Bermain dua kali sehari di turnamen ini mungkin sama seperti bertanding sekali melawan pemain top dunia.
Gregoria juga menjadikan turnamen internal itu sebagai tolok ukur kemampuannya meski lawan yang dihadapi memiliki jejak prestasi lebih rendah darinya.
”Bagi saya, faktor fisik menjadi ukuran menghadapi turnamen resmi saat dimulai lagi. Bermain dua kali sehari di turnamen ini mungkin sama seperti bertanding sekali melawan pemain top dunia. Saya harus mengembalikan kondisi fisik agar siap melawan pemain top dan itu tidak mudah,” tutur Gregoria yang mengakui sangat lelah dengan jadwal bertanding dua kali sehari.
Semangat juang
Pemain dari PB Mutiara Cardinal Bandung itu juga memberi catatan pada penampilan para pemain muda yang telah mempersulit senior seperti dirinya. Selain Putri, pemain yunior lain yang tampil baik di antaranya Saifi Rizka Nur Hidayah (17), Komang Ayu Cahya Dewi (17), dan Ester Nurumi Tri Wardoyo (15). Komang dan Ester menembus perempat final, sementara Saifi bertahan hingga babak semifinal sebelum kalah dari Gregoria.
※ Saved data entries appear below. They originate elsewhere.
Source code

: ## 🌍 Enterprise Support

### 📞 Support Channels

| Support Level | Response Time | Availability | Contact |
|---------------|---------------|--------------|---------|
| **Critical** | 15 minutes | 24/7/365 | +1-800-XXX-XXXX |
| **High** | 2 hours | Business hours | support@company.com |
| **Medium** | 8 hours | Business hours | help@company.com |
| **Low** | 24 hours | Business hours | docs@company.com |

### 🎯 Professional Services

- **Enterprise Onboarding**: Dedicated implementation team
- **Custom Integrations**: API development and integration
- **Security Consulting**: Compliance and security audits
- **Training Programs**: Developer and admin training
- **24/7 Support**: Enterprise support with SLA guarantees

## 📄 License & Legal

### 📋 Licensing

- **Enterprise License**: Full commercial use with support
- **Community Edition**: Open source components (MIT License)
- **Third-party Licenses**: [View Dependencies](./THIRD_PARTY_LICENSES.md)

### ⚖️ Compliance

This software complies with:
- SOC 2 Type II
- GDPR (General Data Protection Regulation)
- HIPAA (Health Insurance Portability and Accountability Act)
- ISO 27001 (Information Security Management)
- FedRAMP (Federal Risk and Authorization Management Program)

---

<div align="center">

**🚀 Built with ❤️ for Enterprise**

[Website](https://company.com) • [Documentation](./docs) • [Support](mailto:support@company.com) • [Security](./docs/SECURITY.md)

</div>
”Semangat juang mereka bagus semua. Ada pemain-pemain yang punya potensi menembus level elite dunia. Tetapi, perjalanan mereka masih panjang. Banyak faktor yang harus dikembangkan, di antaranya jam terbang di turnamen internasional,” kata Gregoria, juara dunia yunior 2017.
Susy pun berpendapat serupa. ”Pemain muda banyak yang lumayan. Sesuai prediksi, banyak kejutan dari mereka di turnamen ini. Tetapi, mereka memang butuh banyak jam terbang untuk mematangkan kemampuannya. Mereka juga harus punya motivasi tinggi untuk bersaing di level dunia ke depannya,” katanya.